Wine writer Burke Morton, jack of all trades, master of two (according to him), narrowly avoided a date with the undertaker after opening a bottle of wine. He stabbed himself with the worm of his corkscrew while trying to remove a stubborn cork from a bottle of '97 Marcel Deiss Engelgarten Riesling. His sixth and final bottle of Engelgarten almost turned out to be his last bottle ever.
"The damn cork on that wine...I've never gotten one out without it breaking. Spongy and brittle from the very beginning--worse than the cork on an old bottle of Chateau Musar!" Morton said from his hospital bed, clearly expecting me to know what he is talking about. "It made me so mad that I stabbed myself when I tried to slam the corkscrew back in to get the rest of the cork, but I missed the bottle and got my left index finger. That's what I get for being so hot-headed."
When Morton struck his finger, the corkscrew didn't go all the way through the skin, but only got the top layers. Apparently that was the problem. "A staph infection got in between the layers of skin, and...well, my wave is now one finger shy of a hand."

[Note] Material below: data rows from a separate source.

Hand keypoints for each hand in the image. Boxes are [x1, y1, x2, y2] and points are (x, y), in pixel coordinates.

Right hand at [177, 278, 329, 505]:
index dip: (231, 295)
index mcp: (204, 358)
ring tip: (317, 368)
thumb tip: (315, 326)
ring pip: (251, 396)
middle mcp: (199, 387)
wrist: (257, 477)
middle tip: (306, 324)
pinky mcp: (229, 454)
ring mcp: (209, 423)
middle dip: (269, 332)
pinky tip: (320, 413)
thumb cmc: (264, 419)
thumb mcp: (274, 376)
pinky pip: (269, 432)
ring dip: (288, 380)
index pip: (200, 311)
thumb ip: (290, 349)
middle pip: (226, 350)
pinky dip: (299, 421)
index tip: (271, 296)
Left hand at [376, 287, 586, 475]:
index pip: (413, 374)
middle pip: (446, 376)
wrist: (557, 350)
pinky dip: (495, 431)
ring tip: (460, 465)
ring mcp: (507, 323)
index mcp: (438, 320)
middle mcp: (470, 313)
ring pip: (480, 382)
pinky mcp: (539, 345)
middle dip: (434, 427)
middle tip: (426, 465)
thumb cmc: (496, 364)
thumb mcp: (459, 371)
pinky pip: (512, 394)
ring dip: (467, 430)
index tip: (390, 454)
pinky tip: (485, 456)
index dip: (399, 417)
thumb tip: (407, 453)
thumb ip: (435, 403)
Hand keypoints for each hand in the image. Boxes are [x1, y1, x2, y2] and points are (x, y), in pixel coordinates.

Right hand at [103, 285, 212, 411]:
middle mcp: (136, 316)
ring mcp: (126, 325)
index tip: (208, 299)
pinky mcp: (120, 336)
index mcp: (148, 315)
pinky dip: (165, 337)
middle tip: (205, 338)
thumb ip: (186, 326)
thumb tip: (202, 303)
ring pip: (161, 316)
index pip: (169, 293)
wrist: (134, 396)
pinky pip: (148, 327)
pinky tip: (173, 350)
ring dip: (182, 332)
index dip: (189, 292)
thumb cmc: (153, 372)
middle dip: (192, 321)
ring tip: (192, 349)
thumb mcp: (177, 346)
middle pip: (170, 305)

Morton, a classically trained musician, was remarkably sanguine about losing a finger, but the percocet may have been helping to dull more than just the pain: "Well, I wasn't a very good pianist anyway, though I sure will miss shredding like Hendrix." Even so, he manages to look at the bright side, "I like to learn, and now I'll have to relearn the home row."
Speaking with Morton's doctor, it becomes clear just how confused Morton has become. "A staph infection? Could be, but what makes him think that, I wonder? Does he think he lost his finger because of Impetigo? I haven't seen an adult with that in ages. He had a Felon infection, which I can tell you is quite painful, but we don't know what caused it. It could have been Staphylococcus aureus, but since we cut the thing off, we didn't bother to culture it--couldn't afford to because of cut backs from his insurance company."
Aside from the snarky doctor's breach of HIPAA laws, perhaps that's the bigger story here.